The father of my two friends Laizer and Litek ROTENBERG hailed from around the town of “Chelem” where he grew up on his father’s estate and from where he brought an inexhaustible number of stories, which he shared with us boys during the long winter evenings. Some of the stories were from his childhood, which was much different than ours. Some were true stories and some were fictions. Being a good storyteller he could keep us boys hypnotized with his stories for hours. Many of his stories had to do with witches, ghosts and demons.  Living in a society where many grown ups believed in ghosts, we kids certainly were inclined to believe too. After listening with my friends to his stories for a couple of hours we used to go home on the dark night.  My friends lived along the street where one could see an occasional passer by at night. I lived across the dark and empty square where to one side of our house stood the large synagogue, which at that time of evening was closed and enveloped in darkness. Behind our house some 20-25 metres stood the ancient synagogue all burnt out except for its immense walls, imposing facade and with young birch trees overgrown on the roof. As the flat ceiling and the upper part was inaccessible to humans, birds and small animals made their homes there. At night one could hear strange voices coming from that ancient relic, which were rumored to be of ghosts, and demons that gathered there at night.  As I was nearing the house I was also getting closer to the huge Shul and the sounds coming from there. The closer I got to the house, the closer to the sounds, the more scared I used to get.
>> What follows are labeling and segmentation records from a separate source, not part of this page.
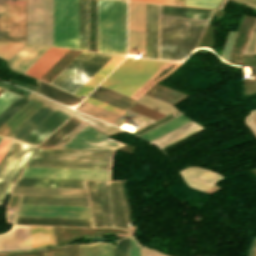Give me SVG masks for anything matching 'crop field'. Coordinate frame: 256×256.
I'll list each match as a JSON object with an SVG mask.
<instances>
[{
	"label": "crop field",
	"instance_id": "crop-field-24",
	"mask_svg": "<svg viewBox=\"0 0 256 256\" xmlns=\"http://www.w3.org/2000/svg\"><path fill=\"white\" fill-rule=\"evenodd\" d=\"M38 81V80H37ZM38 84L40 86L39 90L37 91V93L42 94L46 97H49L51 99H54L58 102H61L63 104H67V105H76L78 104L81 100L71 96L65 92H62L56 88H53L47 84H44L40 81H38Z\"/></svg>",
	"mask_w": 256,
	"mask_h": 256
},
{
	"label": "crop field",
	"instance_id": "crop-field-13",
	"mask_svg": "<svg viewBox=\"0 0 256 256\" xmlns=\"http://www.w3.org/2000/svg\"><path fill=\"white\" fill-rule=\"evenodd\" d=\"M68 117V115L55 110L23 139H21V141L37 145Z\"/></svg>",
	"mask_w": 256,
	"mask_h": 256
},
{
	"label": "crop field",
	"instance_id": "crop-field-15",
	"mask_svg": "<svg viewBox=\"0 0 256 256\" xmlns=\"http://www.w3.org/2000/svg\"><path fill=\"white\" fill-rule=\"evenodd\" d=\"M49 47L26 44L10 61L9 67L24 73Z\"/></svg>",
	"mask_w": 256,
	"mask_h": 256
},
{
	"label": "crop field",
	"instance_id": "crop-field-32",
	"mask_svg": "<svg viewBox=\"0 0 256 256\" xmlns=\"http://www.w3.org/2000/svg\"><path fill=\"white\" fill-rule=\"evenodd\" d=\"M129 251V235L121 240L116 241L113 246V256H128Z\"/></svg>",
	"mask_w": 256,
	"mask_h": 256
},
{
	"label": "crop field",
	"instance_id": "crop-field-38",
	"mask_svg": "<svg viewBox=\"0 0 256 256\" xmlns=\"http://www.w3.org/2000/svg\"><path fill=\"white\" fill-rule=\"evenodd\" d=\"M244 122L247 124L253 135L256 137V111L249 112V115L245 117Z\"/></svg>",
	"mask_w": 256,
	"mask_h": 256
},
{
	"label": "crop field",
	"instance_id": "crop-field-41",
	"mask_svg": "<svg viewBox=\"0 0 256 256\" xmlns=\"http://www.w3.org/2000/svg\"><path fill=\"white\" fill-rule=\"evenodd\" d=\"M129 256H140V245L131 236Z\"/></svg>",
	"mask_w": 256,
	"mask_h": 256
},
{
	"label": "crop field",
	"instance_id": "crop-field-16",
	"mask_svg": "<svg viewBox=\"0 0 256 256\" xmlns=\"http://www.w3.org/2000/svg\"><path fill=\"white\" fill-rule=\"evenodd\" d=\"M214 173L197 167H190L180 171V174L186 184L201 191H204L215 185V181L222 178L216 175L217 173Z\"/></svg>",
	"mask_w": 256,
	"mask_h": 256
},
{
	"label": "crop field",
	"instance_id": "crop-field-48",
	"mask_svg": "<svg viewBox=\"0 0 256 256\" xmlns=\"http://www.w3.org/2000/svg\"><path fill=\"white\" fill-rule=\"evenodd\" d=\"M0 3L25 5V0H0Z\"/></svg>",
	"mask_w": 256,
	"mask_h": 256
},
{
	"label": "crop field",
	"instance_id": "crop-field-14",
	"mask_svg": "<svg viewBox=\"0 0 256 256\" xmlns=\"http://www.w3.org/2000/svg\"><path fill=\"white\" fill-rule=\"evenodd\" d=\"M30 248L29 226H13L11 231L0 235V251Z\"/></svg>",
	"mask_w": 256,
	"mask_h": 256
},
{
	"label": "crop field",
	"instance_id": "crop-field-44",
	"mask_svg": "<svg viewBox=\"0 0 256 256\" xmlns=\"http://www.w3.org/2000/svg\"><path fill=\"white\" fill-rule=\"evenodd\" d=\"M134 1L155 2V3H165V4H175V5L182 4V0H134Z\"/></svg>",
	"mask_w": 256,
	"mask_h": 256
},
{
	"label": "crop field",
	"instance_id": "crop-field-27",
	"mask_svg": "<svg viewBox=\"0 0 256 256\" xmlns=\"http://www.w3.org/2000/svg\"><path fill=\"white\" fill-rule=\"evenodd\" d=\"M73 116L79 118L80 120L84 121L85 123L91 125L92 127L96 128L97 130L103 132L104 134H106L108 136L118 134V133H121V132H125L123 130H120L118 128H115L113 126L105 124L103 122H100L96 119H93L91 117H88L86 115L78 113L76 111H74Z\"/></svg>",
	"mask_w": 256,
	"mask_h": 256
The relief used to come the moment I got a hold of the door handle. The door got locked only when the last one in the family used to go to bed.

 

Preparations for “Chanukah” (feast of the Maccabees) use to start in school a month before the festival. Each grade had its part to perform and each teacher wanted to please and get the praise of the spectators. So instead of lessons a lot of time was taken up with rehearsals which were at times quite entertaining and to which the students did not object.  The performance used to take place on “Chanukah” Saturday night in the largest room where the stage was situated. The general public used to be invited, but the majority spectators were the parents of the students, especially the parents of the performers.  This performance used to remain a topic for conversation in Shtetl for weeks to come, not so much among the students as among the parents who could not stop raving about their children’s artistic qualities or among parents who felt offended by the insignificant part their children were assigned in the play, worse yet if a child was completely overlooked and had no part at all.  Traditionally on “Chanukah” we kids used to receive from our parents so called “Chanukah Gelt” (“Chanukah” money). Not only from the parents but also from grandparents and even aunts and uncles if we happened to be there in the right time. It was not big money but more than we used to get from our parents in our daily allowance. We could also spend it on anything our hearts desired.